■ What is being asked
Return, word for word, the lines running from the one that contains "right ankle: (665, 1089, 27)" to the final line of the listing below.

■ Records for this exercise
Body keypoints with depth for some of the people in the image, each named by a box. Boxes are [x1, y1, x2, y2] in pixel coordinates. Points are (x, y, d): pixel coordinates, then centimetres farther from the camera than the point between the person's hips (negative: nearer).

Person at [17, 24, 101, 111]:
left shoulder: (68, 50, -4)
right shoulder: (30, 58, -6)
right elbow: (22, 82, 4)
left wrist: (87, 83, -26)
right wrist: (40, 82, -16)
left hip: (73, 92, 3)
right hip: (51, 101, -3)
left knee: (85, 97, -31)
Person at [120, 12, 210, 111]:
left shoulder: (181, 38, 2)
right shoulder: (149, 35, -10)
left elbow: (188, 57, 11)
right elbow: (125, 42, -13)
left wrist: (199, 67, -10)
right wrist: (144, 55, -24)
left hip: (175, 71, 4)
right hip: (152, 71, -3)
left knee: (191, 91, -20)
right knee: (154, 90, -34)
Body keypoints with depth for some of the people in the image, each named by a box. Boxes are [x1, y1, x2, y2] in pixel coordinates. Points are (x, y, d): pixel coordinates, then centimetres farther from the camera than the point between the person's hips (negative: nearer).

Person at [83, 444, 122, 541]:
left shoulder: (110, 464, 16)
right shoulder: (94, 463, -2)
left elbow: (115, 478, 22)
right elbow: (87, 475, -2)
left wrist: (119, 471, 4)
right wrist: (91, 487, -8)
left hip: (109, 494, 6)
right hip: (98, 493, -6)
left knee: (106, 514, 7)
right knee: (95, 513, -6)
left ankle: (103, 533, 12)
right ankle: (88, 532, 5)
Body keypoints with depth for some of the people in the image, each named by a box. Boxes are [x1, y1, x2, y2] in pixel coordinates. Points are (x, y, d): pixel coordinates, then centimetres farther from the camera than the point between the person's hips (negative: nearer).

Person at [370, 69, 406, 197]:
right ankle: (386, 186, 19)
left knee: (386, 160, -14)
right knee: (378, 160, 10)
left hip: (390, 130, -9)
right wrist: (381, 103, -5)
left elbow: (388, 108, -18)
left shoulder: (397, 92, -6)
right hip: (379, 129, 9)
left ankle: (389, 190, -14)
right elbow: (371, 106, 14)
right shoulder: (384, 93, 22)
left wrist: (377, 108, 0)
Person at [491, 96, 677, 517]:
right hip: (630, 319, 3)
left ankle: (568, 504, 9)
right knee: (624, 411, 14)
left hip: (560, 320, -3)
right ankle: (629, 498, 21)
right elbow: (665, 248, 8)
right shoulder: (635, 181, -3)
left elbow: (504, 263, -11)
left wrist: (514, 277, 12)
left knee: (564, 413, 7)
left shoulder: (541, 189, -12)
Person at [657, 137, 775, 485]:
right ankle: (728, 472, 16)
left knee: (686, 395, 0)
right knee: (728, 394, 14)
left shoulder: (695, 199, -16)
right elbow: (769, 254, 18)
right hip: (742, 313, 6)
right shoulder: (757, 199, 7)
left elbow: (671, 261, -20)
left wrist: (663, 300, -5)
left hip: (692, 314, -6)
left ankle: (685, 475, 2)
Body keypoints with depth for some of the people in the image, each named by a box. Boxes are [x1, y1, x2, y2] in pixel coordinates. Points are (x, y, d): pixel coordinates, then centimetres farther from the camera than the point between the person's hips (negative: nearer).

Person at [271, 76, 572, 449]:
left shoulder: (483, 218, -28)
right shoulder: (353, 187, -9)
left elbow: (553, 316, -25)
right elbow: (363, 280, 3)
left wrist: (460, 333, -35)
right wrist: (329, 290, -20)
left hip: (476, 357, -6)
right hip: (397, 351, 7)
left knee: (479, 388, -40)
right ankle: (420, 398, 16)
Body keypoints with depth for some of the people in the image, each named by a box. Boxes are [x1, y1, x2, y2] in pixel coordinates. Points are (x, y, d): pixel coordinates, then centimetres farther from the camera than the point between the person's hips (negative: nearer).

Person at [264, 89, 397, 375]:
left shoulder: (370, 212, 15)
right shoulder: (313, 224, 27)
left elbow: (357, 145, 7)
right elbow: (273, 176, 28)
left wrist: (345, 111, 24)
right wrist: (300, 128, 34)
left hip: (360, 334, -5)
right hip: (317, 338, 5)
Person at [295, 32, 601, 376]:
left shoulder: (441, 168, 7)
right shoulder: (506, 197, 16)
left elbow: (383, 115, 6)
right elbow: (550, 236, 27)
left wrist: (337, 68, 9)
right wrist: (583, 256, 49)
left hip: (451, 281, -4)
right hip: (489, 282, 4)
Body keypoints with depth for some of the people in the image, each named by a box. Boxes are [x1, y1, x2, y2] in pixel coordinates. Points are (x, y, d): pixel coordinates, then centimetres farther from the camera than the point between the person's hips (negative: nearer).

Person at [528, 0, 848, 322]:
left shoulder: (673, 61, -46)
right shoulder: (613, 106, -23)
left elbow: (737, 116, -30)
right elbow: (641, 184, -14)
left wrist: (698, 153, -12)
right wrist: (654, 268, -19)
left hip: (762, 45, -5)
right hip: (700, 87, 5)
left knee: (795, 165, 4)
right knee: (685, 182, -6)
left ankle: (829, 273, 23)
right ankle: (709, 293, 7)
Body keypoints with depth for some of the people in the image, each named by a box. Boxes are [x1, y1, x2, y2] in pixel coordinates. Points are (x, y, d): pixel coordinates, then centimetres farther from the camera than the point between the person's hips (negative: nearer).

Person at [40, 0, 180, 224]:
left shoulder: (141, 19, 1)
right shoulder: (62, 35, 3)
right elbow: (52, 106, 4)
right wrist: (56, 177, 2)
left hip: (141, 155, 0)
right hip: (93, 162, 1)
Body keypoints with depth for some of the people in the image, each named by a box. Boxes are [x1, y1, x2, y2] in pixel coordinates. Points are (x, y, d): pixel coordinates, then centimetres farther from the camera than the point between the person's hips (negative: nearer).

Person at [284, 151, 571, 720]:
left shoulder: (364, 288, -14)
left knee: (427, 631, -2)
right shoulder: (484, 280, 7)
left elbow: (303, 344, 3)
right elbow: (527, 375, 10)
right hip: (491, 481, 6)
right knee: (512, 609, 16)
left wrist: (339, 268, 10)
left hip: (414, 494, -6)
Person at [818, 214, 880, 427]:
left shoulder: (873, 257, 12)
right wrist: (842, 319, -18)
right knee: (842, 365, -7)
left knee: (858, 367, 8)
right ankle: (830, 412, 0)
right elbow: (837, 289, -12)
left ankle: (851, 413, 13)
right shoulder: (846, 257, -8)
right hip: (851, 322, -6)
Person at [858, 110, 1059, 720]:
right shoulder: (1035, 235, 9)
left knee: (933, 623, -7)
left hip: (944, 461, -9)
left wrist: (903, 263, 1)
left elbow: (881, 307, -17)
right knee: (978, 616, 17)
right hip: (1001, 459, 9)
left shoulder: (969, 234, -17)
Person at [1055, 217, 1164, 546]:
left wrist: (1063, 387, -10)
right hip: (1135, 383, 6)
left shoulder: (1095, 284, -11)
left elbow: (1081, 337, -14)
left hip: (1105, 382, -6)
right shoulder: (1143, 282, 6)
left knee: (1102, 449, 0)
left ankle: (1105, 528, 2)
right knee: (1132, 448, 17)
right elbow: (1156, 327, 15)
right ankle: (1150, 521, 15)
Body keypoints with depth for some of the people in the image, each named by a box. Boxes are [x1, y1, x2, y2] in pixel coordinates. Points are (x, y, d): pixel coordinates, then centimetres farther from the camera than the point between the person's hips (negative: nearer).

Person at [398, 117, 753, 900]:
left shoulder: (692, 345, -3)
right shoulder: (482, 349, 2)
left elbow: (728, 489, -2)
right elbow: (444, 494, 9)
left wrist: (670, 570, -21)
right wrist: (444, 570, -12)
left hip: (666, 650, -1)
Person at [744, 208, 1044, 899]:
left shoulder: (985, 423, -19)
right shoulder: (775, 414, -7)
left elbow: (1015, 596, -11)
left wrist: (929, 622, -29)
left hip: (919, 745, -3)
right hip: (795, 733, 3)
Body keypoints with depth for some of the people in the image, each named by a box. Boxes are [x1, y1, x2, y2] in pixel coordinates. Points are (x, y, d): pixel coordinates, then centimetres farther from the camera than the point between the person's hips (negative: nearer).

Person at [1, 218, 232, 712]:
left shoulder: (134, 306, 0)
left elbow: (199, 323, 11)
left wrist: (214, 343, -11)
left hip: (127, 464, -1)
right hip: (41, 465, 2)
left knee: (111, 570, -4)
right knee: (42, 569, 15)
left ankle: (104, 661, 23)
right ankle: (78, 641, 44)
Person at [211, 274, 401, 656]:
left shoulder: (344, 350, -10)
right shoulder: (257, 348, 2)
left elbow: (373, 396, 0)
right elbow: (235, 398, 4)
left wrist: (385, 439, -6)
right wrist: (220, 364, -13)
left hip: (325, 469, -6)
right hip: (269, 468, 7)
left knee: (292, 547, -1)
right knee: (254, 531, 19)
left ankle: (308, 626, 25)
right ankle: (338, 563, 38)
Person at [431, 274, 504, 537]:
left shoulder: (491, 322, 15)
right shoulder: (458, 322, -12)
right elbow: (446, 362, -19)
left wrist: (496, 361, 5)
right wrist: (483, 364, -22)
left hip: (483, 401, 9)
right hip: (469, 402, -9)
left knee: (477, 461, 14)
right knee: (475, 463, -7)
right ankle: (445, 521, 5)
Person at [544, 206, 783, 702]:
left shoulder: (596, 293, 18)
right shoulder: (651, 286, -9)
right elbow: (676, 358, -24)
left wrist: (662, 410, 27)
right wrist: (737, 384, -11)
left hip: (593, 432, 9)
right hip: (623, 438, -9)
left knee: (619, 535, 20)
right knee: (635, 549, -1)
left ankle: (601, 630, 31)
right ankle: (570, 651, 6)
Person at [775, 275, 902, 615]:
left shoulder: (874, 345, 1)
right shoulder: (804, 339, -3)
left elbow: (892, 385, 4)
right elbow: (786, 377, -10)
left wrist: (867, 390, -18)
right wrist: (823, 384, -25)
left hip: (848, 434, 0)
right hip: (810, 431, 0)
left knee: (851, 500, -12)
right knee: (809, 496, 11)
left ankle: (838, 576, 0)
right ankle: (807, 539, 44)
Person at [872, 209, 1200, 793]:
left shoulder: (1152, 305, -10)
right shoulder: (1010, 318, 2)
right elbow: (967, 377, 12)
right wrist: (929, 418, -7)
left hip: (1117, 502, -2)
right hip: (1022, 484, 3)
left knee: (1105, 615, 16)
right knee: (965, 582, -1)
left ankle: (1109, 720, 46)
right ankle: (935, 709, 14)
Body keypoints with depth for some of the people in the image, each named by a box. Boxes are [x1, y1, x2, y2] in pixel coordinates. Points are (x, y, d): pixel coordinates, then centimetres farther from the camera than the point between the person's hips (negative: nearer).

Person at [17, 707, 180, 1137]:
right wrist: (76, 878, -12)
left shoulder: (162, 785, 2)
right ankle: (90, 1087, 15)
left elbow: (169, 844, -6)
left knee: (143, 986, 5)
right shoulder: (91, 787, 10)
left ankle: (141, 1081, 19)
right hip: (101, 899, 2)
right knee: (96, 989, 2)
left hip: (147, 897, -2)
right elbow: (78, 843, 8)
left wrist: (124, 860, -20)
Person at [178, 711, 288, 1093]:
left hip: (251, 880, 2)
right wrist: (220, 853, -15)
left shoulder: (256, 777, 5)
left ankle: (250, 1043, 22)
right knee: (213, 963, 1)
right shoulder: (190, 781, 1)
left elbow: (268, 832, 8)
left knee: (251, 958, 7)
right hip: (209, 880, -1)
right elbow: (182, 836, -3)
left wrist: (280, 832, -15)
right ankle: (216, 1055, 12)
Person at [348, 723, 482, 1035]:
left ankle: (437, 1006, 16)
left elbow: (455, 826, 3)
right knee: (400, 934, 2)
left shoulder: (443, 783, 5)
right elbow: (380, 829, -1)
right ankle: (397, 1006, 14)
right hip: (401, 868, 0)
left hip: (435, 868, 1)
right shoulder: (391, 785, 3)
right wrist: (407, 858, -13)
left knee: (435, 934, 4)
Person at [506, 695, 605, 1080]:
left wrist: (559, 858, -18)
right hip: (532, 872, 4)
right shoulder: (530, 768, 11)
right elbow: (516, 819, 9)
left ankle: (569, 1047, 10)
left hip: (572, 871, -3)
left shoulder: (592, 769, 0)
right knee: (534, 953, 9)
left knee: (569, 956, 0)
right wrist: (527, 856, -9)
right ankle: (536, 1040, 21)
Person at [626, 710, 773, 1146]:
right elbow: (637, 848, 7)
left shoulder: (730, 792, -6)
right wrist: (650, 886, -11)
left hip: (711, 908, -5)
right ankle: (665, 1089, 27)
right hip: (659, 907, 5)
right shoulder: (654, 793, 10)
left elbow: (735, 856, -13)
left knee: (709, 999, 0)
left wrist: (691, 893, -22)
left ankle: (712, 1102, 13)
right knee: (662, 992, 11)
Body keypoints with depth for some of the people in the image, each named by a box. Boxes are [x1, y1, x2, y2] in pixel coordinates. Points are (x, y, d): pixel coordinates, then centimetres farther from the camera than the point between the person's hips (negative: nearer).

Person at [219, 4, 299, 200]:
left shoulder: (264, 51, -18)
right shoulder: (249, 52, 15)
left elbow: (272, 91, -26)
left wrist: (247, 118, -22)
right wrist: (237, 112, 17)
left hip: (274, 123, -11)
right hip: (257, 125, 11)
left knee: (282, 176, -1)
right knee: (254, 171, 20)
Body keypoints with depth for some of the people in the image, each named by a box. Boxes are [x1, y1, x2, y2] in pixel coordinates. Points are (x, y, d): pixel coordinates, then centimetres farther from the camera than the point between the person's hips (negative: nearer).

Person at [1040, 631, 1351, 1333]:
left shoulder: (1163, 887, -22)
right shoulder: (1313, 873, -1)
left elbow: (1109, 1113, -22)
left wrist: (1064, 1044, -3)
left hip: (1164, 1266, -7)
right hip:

■ Output below
right ankle: (665, 1089, 27)
right hip: (659, 907, 5)
right shoulder: (654, 793, 10)
left elbow: (735, 856, -13)
left knee: (709, 999, 0)
left wrist: (691, 893, -22)
left ankle: (712, 1102, 13)
right knee: (662, 992, 11)
Body keypoints with depth for some of the people in the image, each named by a box. Boxes are [x1, y1, x2, y2] in pixel coordinates. Points are (x, y, d): pixel coordinates, then centimetres farther from the camera than the point between the person's hips (negative: nearer).

Person at [219, 4, 299, 200]:
left shoulder: (264, 51, -18)
right shoulder: (249, 52, 15)
left elbow: (272, 91, -26)
left wrist: (247, 118, -22)
right wrist: (237, 112, 17)
left hip: (274, 123, -11)
right hip: (257, 125, 11)
left knee: (282, 176, -1)
right knee: (254, 171, 20)
Body keypoints with depth for some of the people in the image, each named by a box. Boxes are [x1, y1, x2, y2] in pixel coordinates. Points are (x, y, d): pixel coordinates, then centimetres farther from the camera than the point between the person's hips (negative: nearer).

Person at [1040, 631, 1351, 1333]:
left shoulder: (1163, 887, -22)
right shoulder: (1313, 873, -1)
left elbow: (1109, 1113, -22)
left wrist: (1064, 1044, -3)
left hip: (1164, 1266, -7)
right hip:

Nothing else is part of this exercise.